WHAT TO PRODUCE:
Everything in the listing should be restated word for word.

INPUT DATA:
____________
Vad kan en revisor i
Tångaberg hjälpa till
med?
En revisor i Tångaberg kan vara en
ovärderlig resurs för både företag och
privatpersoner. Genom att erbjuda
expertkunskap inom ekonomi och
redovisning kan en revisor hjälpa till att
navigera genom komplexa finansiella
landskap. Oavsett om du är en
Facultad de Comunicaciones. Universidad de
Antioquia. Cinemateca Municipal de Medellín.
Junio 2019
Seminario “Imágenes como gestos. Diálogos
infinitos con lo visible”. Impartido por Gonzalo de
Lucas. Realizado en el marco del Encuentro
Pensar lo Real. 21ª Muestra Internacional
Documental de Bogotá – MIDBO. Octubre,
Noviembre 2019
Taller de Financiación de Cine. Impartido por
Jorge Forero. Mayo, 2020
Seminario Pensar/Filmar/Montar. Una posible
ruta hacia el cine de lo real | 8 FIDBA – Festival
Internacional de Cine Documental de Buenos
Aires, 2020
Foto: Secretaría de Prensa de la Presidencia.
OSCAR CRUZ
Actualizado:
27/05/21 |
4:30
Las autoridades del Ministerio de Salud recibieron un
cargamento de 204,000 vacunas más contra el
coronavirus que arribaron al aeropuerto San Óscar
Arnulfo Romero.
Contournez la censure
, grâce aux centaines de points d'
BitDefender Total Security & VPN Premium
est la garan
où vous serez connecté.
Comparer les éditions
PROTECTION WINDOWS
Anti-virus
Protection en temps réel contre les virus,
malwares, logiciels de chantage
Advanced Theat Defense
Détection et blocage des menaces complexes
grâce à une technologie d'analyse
____________
SOLUTION FOR THIS EXERCISE:
Vad kan en revisor i
Tångaberg hjälpa till
med?
En revisor i Tångaberg kan vara en
ovärderlig resurs för både företag och
privatpersoner. Genom att erbjuda
expertkunskap inom ekonomi och
redovisning kan en revisor hjälpa till att
navigera genom komplexa finansiella
landskap. Oavsett om du är en
Facultad de Comunicaciones. Universidad de
Antioquia. Cinemateca Municipal de Medellín.
Junio 2019
Seminario “Imágenes como gestos. Diálogos
infinitos con lo visible”. Impartido por Gonzalo de
Lucas. Realizado en el marco del Encuentro
Pensar lo Real. 21ª Muestra Internacional
Documental de Bogotá – MIDBO. Octubre,
Noviembre 2019
Taller de Financiación de Cine. Impartido por
Jorge Forero. Mayo, 2020
Seminario Pensar/Filmar/Montar. Una posible
ruta hacia el cine de lo real | 8 FIDBA – Festival
Internacional de Cine Documental de Buenos
Aires, 2020
Foto: Secretaría de Prensa de la Presidencia.
OSCAR CRUZ
Actualizado:
27/05/21 |
4:30
Las autoridades del Ministerio de Salud recibieron un
cargamento de 204,000 vacunas más contra el
coronavirus que arribaron al aeropuerto San Óscar
Arnulfo Romero.
Contournez la censure
, grâce aux centaines de points d'
BitDefender Total Security & VPN Premium
est la garan
où vous serez connecté.
Comparer les éditions
PROTECTION WINDOWS
Anti-virus
Protection en temps réel contre les virus,
malwares, logiciels de chantage
Advanced Theat Defense
Détection et blocage des menaces complexes
grâce à une technologie d'analyse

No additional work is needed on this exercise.